The consultants are flocking to Saudi Arabia.
The kingdom has spent US$1.25 billion on fees for management consultants this year, according to a report from Source Global Research, as it gears up to announce its National Transformation Plan on Monday. The NTP is a raft of economic reforms designed to insulate the Saudi economy from the impact of low oil prices.
The fall in hydrocarbons revenues has hit Saudi Arabia’s financial buffers and widened its fiscal deficit, meaning that the Gulf monarchy has realised that it must embrace new policies – which is proving a boon to the economic advice industry.
Spending on consultants grew 14.8 per cent in Saudi Arabia year-on-year. That makes the kingdom the largest and fastest growing market for consultants in the region. The GCC as a whole spent $2.7bn on consultants in 2015, up from $2.46bn the previous year.
“For consultants, [Saudi Arabia] currently represents the mother of all transformation projects,” said Edward Haigh, SGR’s director.
Jason Tuvey, an emerging markets economist at Capital Economics, said: “Saudi ministries have relied on western consultants and experts for many years to help with running the economy. It’s a way for the Saudi government to get outside authority for their plans. For consultants, there is plenty of work available.”
The consultancy McKinsey argues that the kingdom needs to create 6 million new jobs by encouraging $4 trillion of new investment into its non-oil economy by 2030, in a report published shortly before the Gulf state announced it would embark on an economic reform programme.
The four largest consulting firms, PwC, Deloitte, EY and KPMG – which have recently expanded their consulting businesses – have benefited most, earning $913 million in fees in 2015, according to the report.
As oil prices rose steadily from 2003 to 2014, Gulf states embarked on an infrastructure spending spree. Mega-projects from the Kingdom Tower in Saudi Arabia, to the Qatari stadium projects ahead of the Fifa World Cup 2022, and the UAE’s major airport developments, have provided plenty of business for consultants.
But with oil prices now at $43 per barrel, down from a high of $110 in the summer of 2014, the Gulf states are turning to consultants to help them trim their budgets as they enter an era of austerity. Privatisations, cuts to subsidies, reductions in social welfare payments and overhauls to sovereign wealth funds have all been considered, and consultants are advising on each of these changes.

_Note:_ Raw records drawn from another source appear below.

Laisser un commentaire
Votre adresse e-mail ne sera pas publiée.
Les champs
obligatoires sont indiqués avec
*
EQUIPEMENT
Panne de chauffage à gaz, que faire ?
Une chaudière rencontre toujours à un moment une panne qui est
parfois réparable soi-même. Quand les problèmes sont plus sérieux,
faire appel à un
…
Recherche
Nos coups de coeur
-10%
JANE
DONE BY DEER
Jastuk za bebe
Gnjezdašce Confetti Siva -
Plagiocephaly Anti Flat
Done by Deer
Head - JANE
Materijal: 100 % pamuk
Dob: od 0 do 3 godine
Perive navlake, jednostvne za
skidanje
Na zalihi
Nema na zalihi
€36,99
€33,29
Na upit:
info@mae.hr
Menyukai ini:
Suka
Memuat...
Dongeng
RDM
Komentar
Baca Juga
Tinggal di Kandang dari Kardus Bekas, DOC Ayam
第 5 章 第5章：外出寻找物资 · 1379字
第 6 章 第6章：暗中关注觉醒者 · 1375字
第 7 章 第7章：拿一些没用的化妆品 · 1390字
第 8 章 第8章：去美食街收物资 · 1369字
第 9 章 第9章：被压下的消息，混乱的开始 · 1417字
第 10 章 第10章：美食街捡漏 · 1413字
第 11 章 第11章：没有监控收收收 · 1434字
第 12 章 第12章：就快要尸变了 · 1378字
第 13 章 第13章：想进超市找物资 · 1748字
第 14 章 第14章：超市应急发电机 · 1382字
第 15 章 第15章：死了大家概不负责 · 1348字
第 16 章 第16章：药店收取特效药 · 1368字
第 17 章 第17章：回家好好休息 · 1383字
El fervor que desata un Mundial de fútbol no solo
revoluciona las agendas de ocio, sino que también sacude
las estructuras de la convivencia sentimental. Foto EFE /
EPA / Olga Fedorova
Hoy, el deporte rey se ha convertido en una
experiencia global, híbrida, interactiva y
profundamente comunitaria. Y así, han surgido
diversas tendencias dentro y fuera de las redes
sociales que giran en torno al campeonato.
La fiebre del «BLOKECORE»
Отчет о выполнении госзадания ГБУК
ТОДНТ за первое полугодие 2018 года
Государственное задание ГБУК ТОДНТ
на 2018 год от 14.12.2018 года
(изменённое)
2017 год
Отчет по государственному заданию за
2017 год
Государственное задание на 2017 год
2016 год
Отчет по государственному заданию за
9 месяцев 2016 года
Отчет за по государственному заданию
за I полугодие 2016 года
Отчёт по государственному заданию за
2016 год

Last December Saudi Arabia announced an austerity budget in which it would cut spending by 13.8 per cent this year.
Some elements of the NTP have been mentioned in deputy crown prince Mohammed bin Salman’s public statements.
Ministries have been told to cut their individual spending plans by 5 per cent each, on top of additional policy changes, Reuters reported in March. Prince Mohammed said this month that the kingdom would hope to generate more than $100bn per year by 2020 in new revenue from subsidy cuts, new labour market rules and the introduction of VAT. He also outlined a complex plan to transfer ownership of Saudi Aramco to the Public Investment Fund, a new sovereign wealth fund.